Question

Calculate the entropy increase in the evaporation of 1 mole of a liquid when it boils at ${100^ \circ }C$ having heat of evaporation at ${100^ \circ }C$ as $540cal/gm$.

Answer 1

Hint: In the question we are given Heat of evaporation, but the formula requires the use of molal heat of evaporation and hence we need to multiply it by the molecular weight of ${H_2}O$.
Then, we use the formula given by the second law of thermodynamics which relates entropy change with molal heat of evaporation to obtain an answer.
Formula used:
$\Delta S = \dfrac{q}{T}$
$\Delta S = entropy\,change,q = molal\,heat\,of\,vaporisation,T = Temperature$

Complete step by step answer:
Let us understand the terms which have been used in the given question.
Entropy is a measure of randomness or disorder in the system, it can be explained by considering that a gaseous system has a higher degree of disorder as compared to a liquid system.
The freer the molecules are, higher will be the degree of disorder.
Entropy change can also tell us about the feasibility of a reaction, if the entropy change is positive, which means the reaction is proceeding towards a more disordered stage then the reaction will be spontaneous.
However, according to the second law of thermodynamics, it states that the entropy of the universe will never change. This statement is in accordance with the law of conservation of energy, Energy can never be created nor be destroyed.
In the question, we are given heat of evaporation which is the amount of heat required to convert a given quantity of liquid to gas. Since the process is a conversion of liquid to gas, we can say that there will be an increase in the degree of disorder in the system and hence the entropy change should be positive.
Now, the formulae we need to use is :
$\Delta S = \dfrac{q}{T}$
where; $\Delta S = entropy\,change,q = molal\,heat\,of\,vaporisation,T = Temperature$
From the question we know, $heat\,of\,vaporisation = 540cal/gm,T = {100^ \circ }C \Rightarrow 373K$
The liquid used is water and hence the molecular mass of water can be calculated as
$mass\,of\,H = 1g,mass\,of\,oxygen = 16g$
hence mass of water= $1 \times 2 + 16$
$\therefore $ the mass of water is $18g$
$Molal\,heat\,of\,vaporisation = Heat\,of\,vaporisation \times Molecular\,mass$
Substituting the value of molecular mass, we get
$Molal\,heat\,of\,vaporisation = 540cal/gm \times 18g$
Substituting this value in final equation=$\Delta S = \dfrac{{540 \times 18}}{{373}}$
$\Delta S = 26.06cal/gm$
Hence the correct answer to this question is option “D”.

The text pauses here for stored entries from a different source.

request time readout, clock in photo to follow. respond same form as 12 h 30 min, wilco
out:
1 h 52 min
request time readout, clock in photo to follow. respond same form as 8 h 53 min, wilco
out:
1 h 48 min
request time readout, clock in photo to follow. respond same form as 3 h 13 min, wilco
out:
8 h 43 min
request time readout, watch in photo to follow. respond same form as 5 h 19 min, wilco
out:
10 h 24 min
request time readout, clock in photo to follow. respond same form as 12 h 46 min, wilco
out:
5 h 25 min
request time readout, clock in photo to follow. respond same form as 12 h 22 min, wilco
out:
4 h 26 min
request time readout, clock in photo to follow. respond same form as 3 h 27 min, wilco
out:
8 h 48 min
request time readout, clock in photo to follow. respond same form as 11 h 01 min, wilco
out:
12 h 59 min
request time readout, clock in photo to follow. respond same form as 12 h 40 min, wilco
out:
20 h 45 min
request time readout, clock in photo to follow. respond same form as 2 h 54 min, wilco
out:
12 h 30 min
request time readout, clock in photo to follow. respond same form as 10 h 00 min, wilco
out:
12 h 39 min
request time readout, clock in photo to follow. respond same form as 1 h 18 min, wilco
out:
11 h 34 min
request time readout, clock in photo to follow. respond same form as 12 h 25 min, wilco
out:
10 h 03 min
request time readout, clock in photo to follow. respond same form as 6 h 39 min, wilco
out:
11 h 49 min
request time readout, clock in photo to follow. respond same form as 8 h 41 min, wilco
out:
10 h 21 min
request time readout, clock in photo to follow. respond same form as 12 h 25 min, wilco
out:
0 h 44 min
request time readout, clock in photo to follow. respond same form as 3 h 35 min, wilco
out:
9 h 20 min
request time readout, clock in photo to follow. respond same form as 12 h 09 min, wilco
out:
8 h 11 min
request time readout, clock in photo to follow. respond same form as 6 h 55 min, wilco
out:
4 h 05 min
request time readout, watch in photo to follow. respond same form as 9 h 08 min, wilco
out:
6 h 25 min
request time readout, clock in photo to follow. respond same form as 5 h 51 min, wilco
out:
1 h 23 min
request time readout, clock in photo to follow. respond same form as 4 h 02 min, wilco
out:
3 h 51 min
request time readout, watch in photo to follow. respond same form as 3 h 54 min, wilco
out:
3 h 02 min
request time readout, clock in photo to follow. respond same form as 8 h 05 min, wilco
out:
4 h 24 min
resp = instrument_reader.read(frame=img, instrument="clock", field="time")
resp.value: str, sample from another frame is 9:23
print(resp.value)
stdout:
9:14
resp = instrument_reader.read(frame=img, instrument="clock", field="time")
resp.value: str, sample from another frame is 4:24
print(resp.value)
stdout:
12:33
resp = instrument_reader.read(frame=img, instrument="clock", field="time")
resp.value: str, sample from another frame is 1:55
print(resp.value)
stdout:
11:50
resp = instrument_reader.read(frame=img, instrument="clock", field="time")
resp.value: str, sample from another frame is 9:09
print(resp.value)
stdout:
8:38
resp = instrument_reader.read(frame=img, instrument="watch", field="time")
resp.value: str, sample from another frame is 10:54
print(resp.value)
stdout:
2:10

Note: The value of entropy change is positive this means that the reaction is moving towards a state of higher degree of disorder. Heat of condensation is equal in magnitude to the heat of evaporation but opposite in magnitude. This is because the reaction is proceeding towards a state with less degree of disorder and hence external force is required for the reaction to proceed.